> **Study text**
● ● ● ●

Solving the Poisson equation using Green's function

Question

I have the following equations:

$$ \quad\Delta G(\bar{r}|\bar{r}') = -4\pi\delta(\bar{r}-\bar{r}') \\ \tag1$$$$ \quad\Delta\Psi(\bar{r}) = -4\pi\delta(\bar{r}-\bar{r}')\tag 2$$$$ \quad \\ \bar{r} \in V \\ \Psi(\infty) = 0 \text{ (Free space)} $$

Now in my notes it says that we treat 1 and 2 canonically, i.e. we do:

$$\int_V [\Psi.\Delta G - G.\Delta\Psi]d\bar{r} $$

So my first question: what happened here? What does "canonically" mean in this context? I know the word means something like standard, or not random, but I don't see why someone would do this step. I see that it allows us to use Green's 2nd integral theorem, but how was this known a priori?

Then it says that after applying Green's theorem and the definition of the (dirac) delta function, we find:

$$\Psi(\bar{r}') = \int_V G(\bar{r}|\bar{r}')\rho(\bar{r}) d\bar{r} \\ \Rightarrow \Psi(\bar{r}) = \int_V G(\bar{r}|\bar{r}')\rho(\bar{r}') d\bar{r'} \text{ (symmetry)} $$

Again, how? I don't see how Green's theorem and the delta function lead to this equation.

● ● ● ●

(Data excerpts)

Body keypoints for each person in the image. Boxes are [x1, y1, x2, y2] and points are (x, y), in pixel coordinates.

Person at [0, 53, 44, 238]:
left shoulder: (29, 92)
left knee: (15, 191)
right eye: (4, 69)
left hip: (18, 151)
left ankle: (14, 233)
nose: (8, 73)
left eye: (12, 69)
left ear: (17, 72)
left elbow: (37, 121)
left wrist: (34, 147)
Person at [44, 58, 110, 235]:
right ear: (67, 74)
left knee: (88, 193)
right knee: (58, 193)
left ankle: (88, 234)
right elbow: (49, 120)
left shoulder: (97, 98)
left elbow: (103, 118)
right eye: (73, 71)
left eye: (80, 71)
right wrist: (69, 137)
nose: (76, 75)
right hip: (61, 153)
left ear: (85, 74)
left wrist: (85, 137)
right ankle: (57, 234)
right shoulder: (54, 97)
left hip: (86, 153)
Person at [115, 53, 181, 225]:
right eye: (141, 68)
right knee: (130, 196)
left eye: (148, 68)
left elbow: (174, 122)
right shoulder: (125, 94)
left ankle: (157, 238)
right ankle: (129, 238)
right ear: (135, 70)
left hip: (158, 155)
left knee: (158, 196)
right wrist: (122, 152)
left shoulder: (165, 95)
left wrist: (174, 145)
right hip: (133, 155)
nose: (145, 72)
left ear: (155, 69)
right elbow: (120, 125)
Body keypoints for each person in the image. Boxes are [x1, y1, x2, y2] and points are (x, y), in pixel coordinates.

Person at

● ● ● ●

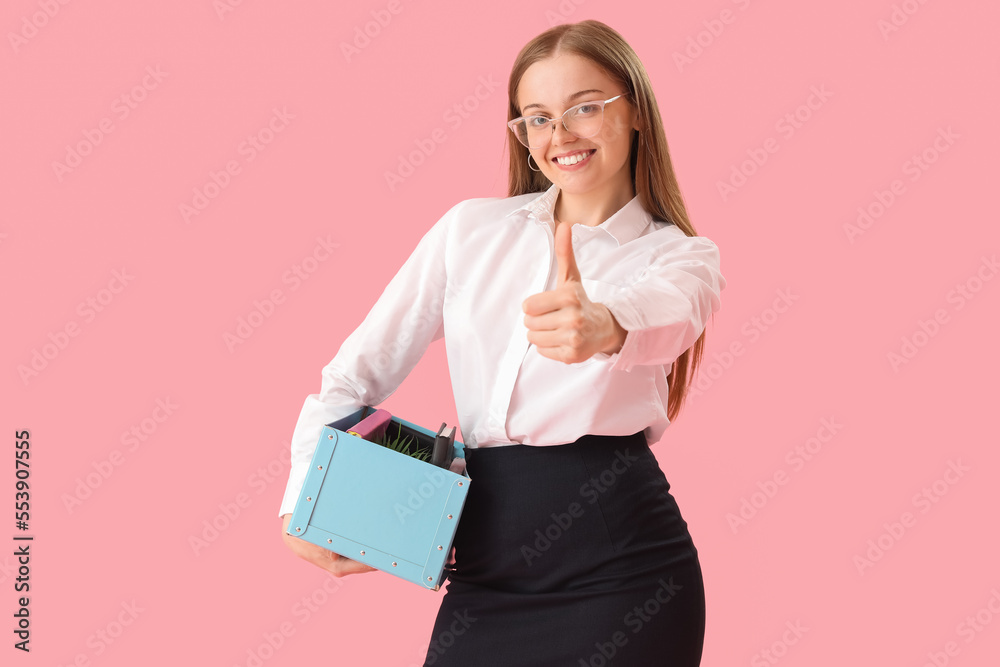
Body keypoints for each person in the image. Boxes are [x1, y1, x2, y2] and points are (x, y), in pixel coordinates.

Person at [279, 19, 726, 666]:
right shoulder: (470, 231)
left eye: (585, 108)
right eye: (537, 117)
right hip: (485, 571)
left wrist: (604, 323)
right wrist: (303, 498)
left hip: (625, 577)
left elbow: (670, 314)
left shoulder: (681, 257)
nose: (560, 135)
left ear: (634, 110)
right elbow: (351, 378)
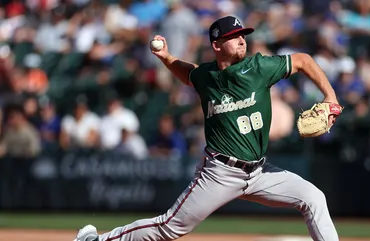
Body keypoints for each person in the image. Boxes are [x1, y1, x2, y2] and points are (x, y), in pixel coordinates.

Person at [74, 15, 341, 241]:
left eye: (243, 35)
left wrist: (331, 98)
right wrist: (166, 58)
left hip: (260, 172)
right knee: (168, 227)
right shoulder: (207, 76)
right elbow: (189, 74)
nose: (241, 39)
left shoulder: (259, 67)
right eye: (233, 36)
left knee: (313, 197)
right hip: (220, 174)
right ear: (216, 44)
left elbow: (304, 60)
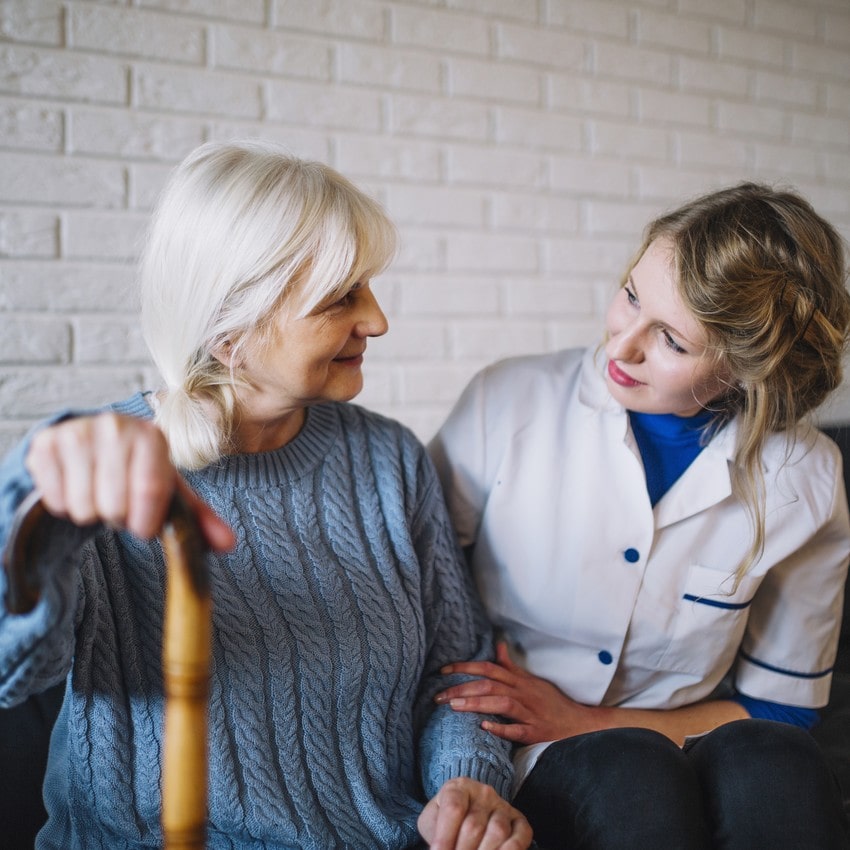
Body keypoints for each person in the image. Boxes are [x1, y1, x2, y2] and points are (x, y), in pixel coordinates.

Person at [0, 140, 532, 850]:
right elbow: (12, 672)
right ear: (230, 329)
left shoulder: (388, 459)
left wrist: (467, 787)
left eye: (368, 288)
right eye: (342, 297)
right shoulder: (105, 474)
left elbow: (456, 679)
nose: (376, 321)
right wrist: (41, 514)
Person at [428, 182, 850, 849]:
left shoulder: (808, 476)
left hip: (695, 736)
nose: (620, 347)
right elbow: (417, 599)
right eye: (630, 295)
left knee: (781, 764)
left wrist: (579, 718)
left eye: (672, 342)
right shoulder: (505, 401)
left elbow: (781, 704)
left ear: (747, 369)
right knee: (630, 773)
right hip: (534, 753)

● ● ● ●

> **Parts of the exercise**
(1) From the Green's function post, extract everything from "I have the following" down to "known a priori?", word for word.
(2) In the Green's function post, which integral theorem does the writer say the "canonical" step makes it possible to use?
These rows were taken from a different source than the Green's function post.

> **Problem solutions**
(1)
I have the following equations:

$$ \quad\Delta G(\bar{r}|\bar{r}') = -4\pi\delta(\bar{r}-\bar{r}') \\ \tag1$$$$ \quad\Delta\Psi(\bar{r}) = -4\pi\delta(\bar{r}-\bar{r}')\tag 2$$$$ \quad \\ \bar{r} \in V \\ \Psi(\infty) = 0 \text{ (Free space)} $$

Now in my notes it says that we treat 1 and 2 canonically, i.e. we do:

$$\int_V [\Psi.\Delta G - G.\Delta\Psi]d\bar{r} $$

So my first question: what happened here? What does "canonically" mean in this context? I know the word means something like standard, or not random, but I don't see why someone would do this step. I see that it allows us to use Green's 2nd integral theorem, but how was this known a priori?

(2) Green's 2nd integral theorem.